2026-03-25: Ray Control Plane Bootstrap

Repro pin: merlin@2903e28b · iree_bar@ddf4685ae1 Status: Active

This log tracks the first Merlin-owned Ray control-plane slice.

The goal of this workstream is not "use Ray somewhere". The goal is:

keep TargetGen as the planning source of truth,
make Ray the run-submission and execution control plane,
make future MCP and agent interoperability sit on top of that.

What landed first

The first bootstrap slice adds:

a new merlin ray CLI surface,
file-backed cluster/run/artifact/resource metadata under build/generated/ray/,
targetgen execute --engine ray,
a new architecture note for the Ray control plane.

Why start this way

Merlin already had a useful local TargetGen executor. Replacing it outright with a distributed system would have created two moving targets at once.

The bootstrap decision was:

keep the local executor,
submit that executor as a Ray Job,
let Merlin own the run records even before the full Serve/MCP layer exists.

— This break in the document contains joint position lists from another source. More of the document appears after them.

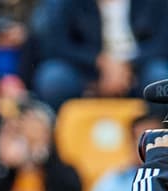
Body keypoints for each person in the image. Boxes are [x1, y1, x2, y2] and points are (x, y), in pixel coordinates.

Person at [31, 0, 168, 111]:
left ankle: (157, 137)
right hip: (87, 72)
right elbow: (56, 44)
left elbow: (162, 43)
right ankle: (61, 137)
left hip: (139, 70)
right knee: (54, 79)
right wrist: (99, 61)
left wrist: (127, 65)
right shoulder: (67, 4)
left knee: (159, 77)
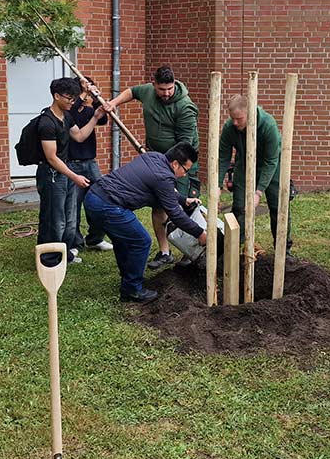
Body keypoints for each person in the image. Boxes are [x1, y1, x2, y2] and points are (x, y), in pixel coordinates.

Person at [83, 142, 207, 303]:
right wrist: (199, 233)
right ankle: (132, 290)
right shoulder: (164, 176)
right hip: (108, 205)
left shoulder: (154, 157)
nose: (184, 175)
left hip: (94, 197)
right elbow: (175, 214)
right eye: (185, 170)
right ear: (175, 163)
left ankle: (128, 280)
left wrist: (184, 200)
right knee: (141, 241)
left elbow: (165, 191)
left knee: (124, 240)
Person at [104, 66, 200, 270]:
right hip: (157, 161)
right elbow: (132, 92)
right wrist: (113, 103)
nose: (166, 93)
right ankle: (165, 252)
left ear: (175, 84)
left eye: (170, 89)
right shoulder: (148, 91)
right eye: (162, 89)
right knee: (158, 207)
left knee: (178, 207)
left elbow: (185, 147)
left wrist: (163, 164)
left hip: (178, 164)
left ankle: (190, 250)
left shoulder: (185, 107)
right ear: (153, 83)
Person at [37, 77, 105, 267]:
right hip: (51, 175)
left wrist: (96, 116)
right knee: (55, 219)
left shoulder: (66, 117)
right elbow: (51, 157)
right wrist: (74, 176)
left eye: (74, 98)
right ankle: (49, 259)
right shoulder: (47, 122)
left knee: (69, 219)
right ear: (56, 96)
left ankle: (66, 254)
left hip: (64, 173)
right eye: (69, 98)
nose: (72, 102)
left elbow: (81, 136)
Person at [218, 94, 292, 253]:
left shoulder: (268, 125)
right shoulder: (230, 127)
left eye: (239, 119)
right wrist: (217, 185)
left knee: (278, 207)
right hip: (244, 165)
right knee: (239, 207)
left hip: (272, 168)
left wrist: (258, 192)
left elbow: (271, 161)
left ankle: (284, 249)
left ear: (250, 114)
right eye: (233, 118)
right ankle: (239, 247)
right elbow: (223, 157)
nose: (235, 122)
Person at [67, 77, 113, 253]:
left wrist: (96, 99)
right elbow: (71, 116)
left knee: (102, 199)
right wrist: (83, 93)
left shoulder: (88, 110)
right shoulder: (66, 112)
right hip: (72, 164)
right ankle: (74, 243)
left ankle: (95, 239)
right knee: (73, 206)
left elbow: (101, 120)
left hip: (90, 163)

That gives us a clean migration path:

one planner,
one execution contract,
one future distributed control plane.

Local bootstrap flow

When Ray is installed:

conda run -n merlin-dev uv run tools/merlin.py ray cluster start-local
conda run -n merlin-dev uv run tools/merlin.py targetgen execute \
  target_specs/examples/nvidia_vulkan_ada/capability.yaml \
  --overlay target_specs/examples/nvidia_vulkan_ada/overlays/desktop_local.yaml \
  --engine ray

If Ray is not installed yet, the run is still materialized as a Merlin run record with a blocked status and an actionable message. That behavior is intentional because it keeps the interface stable during bring-up.

Current run metadata

The current run root is:

build/generated/ray/

Current records:

cluster/bootstrap.json
runs/<run_id>/run_request.json
runs/<run_id>/run_record.json
runs/<run_id>/artifacts.json
resources/leases/<lease_id>.json

These are meant to be easy to inspect while the Ray Serve API and MCP gateway are still under construction.

Test commands

# Start a local Ray cluster and write the bootstrap record
./merlin ray cluster start-local

# Submit a TargetGen run through the Ray engine
./merlin targetgen execute \
  target_specs/examples/nvidia_vulkan_ada/capability.yaml \
  --overlay target_specs/examples/nvidia_vulkan_ada/overlays/desktop_local.yaml \
  --engine ray

# Verify the run record landed
ls build/generated/ray/runs/
cat build/generated/ray/runs/<run_id>/run_record.json

If Ray itself is not installed, the second command still materializes a run record with status blocked and an actionable message — that is intentional during bring-up.

Immediate follow-ups

Add Ray Serve apps for run, artifact, and review APIs.
Add the MCP gateway on top of those APIs.
Move board, FireSim, and simulator coordination behind broker actors.
Add real Ray-backed status and log handling once the runtime is present in the default Merlin environment.